Fatal air crash was caused by inadequate fuel in tank

A training aircraft that crashed killing its two occupants was running dangerously low on fuel — leading investigators to recommend that all registered flight training schools be required to do additional on-board fuel safety checks before departure.

Fatal air crash was caused by inadequate fuel in tank

The final report into the crash that claimed the lives of flying instructor Niall Doherty, 31, from Roscrea, Co Tipperary, and trainee pilot Damien Deegan, 31, from Crinkle, Co Offaly, found the probable cause was power loss due to fuel starvation which resulted in the aircraft stalling and the pilot losing control.

Two other student pilots who had flown separately in the same Cessna aircraft in the hours before the crash, reported that there was 60 litres of fuel on board prior to the aircraft commencing the first of three afternoon training flights.

It was not subsequently refuelled between each of these flights which took place on Nov 11 last.

The chief flying instructor at the Ormond Flying Club in Birr, Co Offaly, where the training took place, said fuel burn was assumed to be approximately 22 litres per hour. However, by the time the third flight commenced, over two hours of flying had taken place, and because some of the fuel in an aircraft is unusable, the supply was no longer assured.

The air accident investigator said it was “therefore likely” that as the aircraft climbed, one or both fuel tank outlet ports became uncovered and air entered the fuel supply lines, “thus causing fuel starvation”.

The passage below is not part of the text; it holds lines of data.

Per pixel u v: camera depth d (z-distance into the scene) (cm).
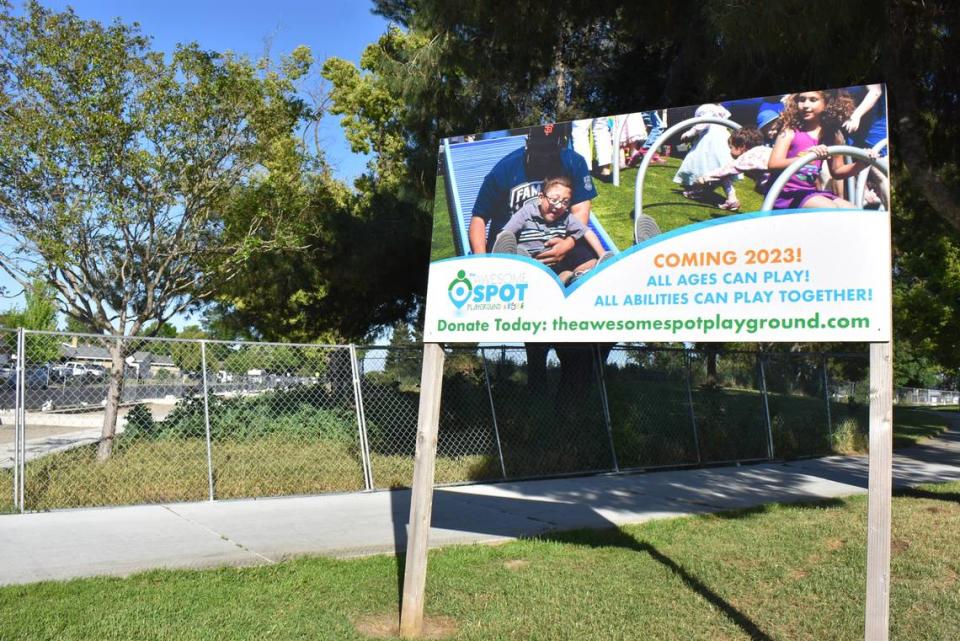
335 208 1645
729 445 1398
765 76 1025
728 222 442
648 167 471
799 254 423
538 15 1119
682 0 1094
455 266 517
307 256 1595
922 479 1207
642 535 757
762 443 1451
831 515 875
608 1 1122
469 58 1188
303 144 1381
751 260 434
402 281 1728
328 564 623
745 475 1215
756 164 439
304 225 1341
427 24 1219
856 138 417
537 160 504
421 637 478
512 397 1262
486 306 504
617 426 1255
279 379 1233
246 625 479
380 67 1362
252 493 927
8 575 562
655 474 1199
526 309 494
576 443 1237
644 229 467
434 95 1248
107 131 1055
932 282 2705
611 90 1373
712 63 1048
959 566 648
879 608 385
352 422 1216
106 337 847
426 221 1391
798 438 1514
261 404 1237
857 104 419
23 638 438
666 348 1325
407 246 1603
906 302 2888
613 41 1365
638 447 1266
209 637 454
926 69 964
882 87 414
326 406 1238
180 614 491
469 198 521
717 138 452
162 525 749
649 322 459
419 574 488
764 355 1466
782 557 675
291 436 1206
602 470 1202
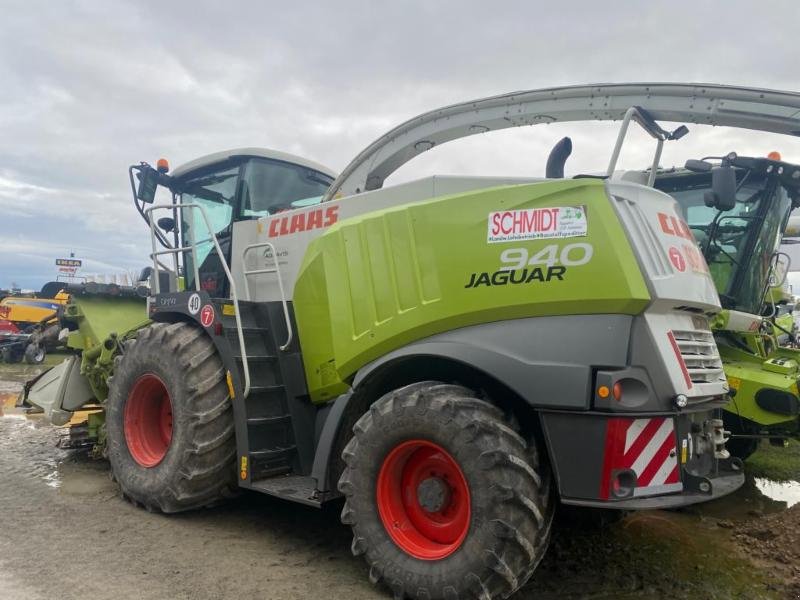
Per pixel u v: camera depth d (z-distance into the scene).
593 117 4.29
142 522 4.01
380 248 3.45
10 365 15.80
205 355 4.05
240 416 3.84
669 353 2.83
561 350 2.79
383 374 3.39
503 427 2.78
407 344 3.28
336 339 3.60
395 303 3.33
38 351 15.79
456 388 3.01
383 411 3.09
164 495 4.02
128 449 4.40
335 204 4.21
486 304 2.99
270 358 4.10
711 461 3.24
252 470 3.80
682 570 3.55
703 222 6.65
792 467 6.32
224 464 3.99
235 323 4.09
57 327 15.80
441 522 3.01
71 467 5.46
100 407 6.09
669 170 6.79
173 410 4.04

“Further evidence for this is the lack of fuel at the accident site and the fact that the engine was stopped at impact.” The investigator was “therefore satisfied that the cause of the engine stoppage was fuel starvation due to an inadequate fuel quantity remaining in the fuel tanks”.

He found the occupants were properly licensed and the airworthiness certification of the aircraft was valid. However, he said fatigue on the part of the instructor may have been a factor.

The investigation was concerned that the level of supervision and oversight of the club’s activities was inadequate. Eight safety recommendations were made including that the Ormond Flying Club publish further guidance regarding its fuel policies in its club rules; and that it amend its on-board record of flights to include fuel uplifts and fuel on board prior to each departure.

It was also recommended that the Irish Aviation Authority, “should consider a procedural requirement that registered training facilities amend their onboard record of flight to include fuel uplift and fuel on board prior to each departure”.